Research

Reduce Reliance Industries - No surprises as expected - Elara Capital



Posted On : 2010-11-04 22:28:23( TIMEZONE : IST )

Reduce Reliance Industries - No surprises as expected - Elara Capital

  • Reliance Industries
  • Rating : Reduce
  • Target Price : INR1,075
  • Downside : 2%
  • CMP : INR1,096 (as on 29 October 2010)
No surprises as expected; Reduce

Flat QoQ earnings; Better GRMs offset by Panna Mukta shutdown

RIL reported its Q2FY11 results in-line with our estimates with net revenue coming in at INR575bn vs our estimate of INR590bn while the PAT was INR49.2bn as against our estimate of INR48.8bn. There was no major surprise in earnings from any business segments as the results proved to be marginally a non-event (Street expectations were also in a similar range). RIL reported GRMs of USD7.9/bbl (our estimate was USD7.8-8.0/bbl), up from USD7.3/bbl in Q1 driven by better middle distillates yields. The E&P earnings were impacted on a QoQ basis due to the Panna/Mukta fields being shut down for two months. Petchem margins declined QoQ marginally to 14.6% from 14.8% in-line with our estimates due to the slight weakness in product pricing.
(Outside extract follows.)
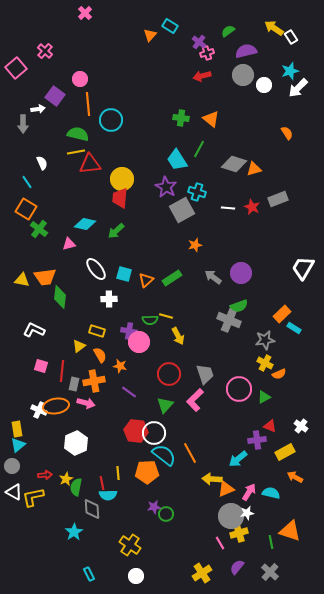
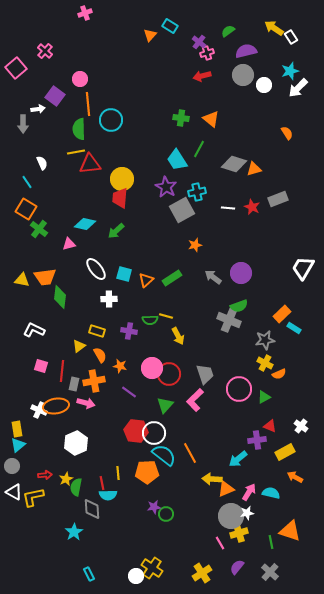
pink cross at (85, 13): rotated 24 degrees clockwise
green semicircle at (78, 134): moved 1 px right, 5 px up; rotated 105 degrees counterclockwise
cyan cross at (197, 192): rotated 30 degrees counterclockwise
pink circle at (139, 342): moved 13 px right, 26 px down
yellow cross at (130, 545): moved 22 px right, 23 px down
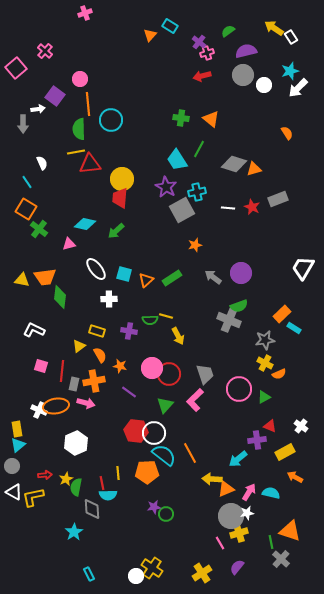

Earnings outlook sluggish for next 2-3 quarters

With the KGD6 ramp-up to 80mmscmd pushed out to H2FY12 yet remaining uncertain, GRMs remains the biggest variable to RIL's earnings. With Q3FY11 refining earnings already expected to be weak due to the month-long planned shutdown for 20% of RIL's capacity, we do not expect any big surprise in the subsequent two quarters as well. The US and European refiners have been curtailing their throughputs in the last two quarters to maintain margins as the driving season has been unable to drive up the expected demand growth. Similarly, Asian refining outlook also remains subdued due to slight oversupply issues. Petchem and E&P earnings are also expected to be flattish over the next 2-3 quarters. To sum up, we do not see any significant earnings trigger unless the refining cycle reverses.

Maintain Reduce; expect the stock to move sideways

RIL shares have outperformed the Sensex by 11% during the last month expecting a positive corporate announcement, wherein some buying has been seen from investors who went underweight on the stock after Q1. However, with no big announcement coming in, and earnings sluggishness spilling over the next 2-3 quarters, we expect the stock to perform sideways in the medium term. We maintain our Reduce rating and our SoTP-based TP of INR1,075 on RIL.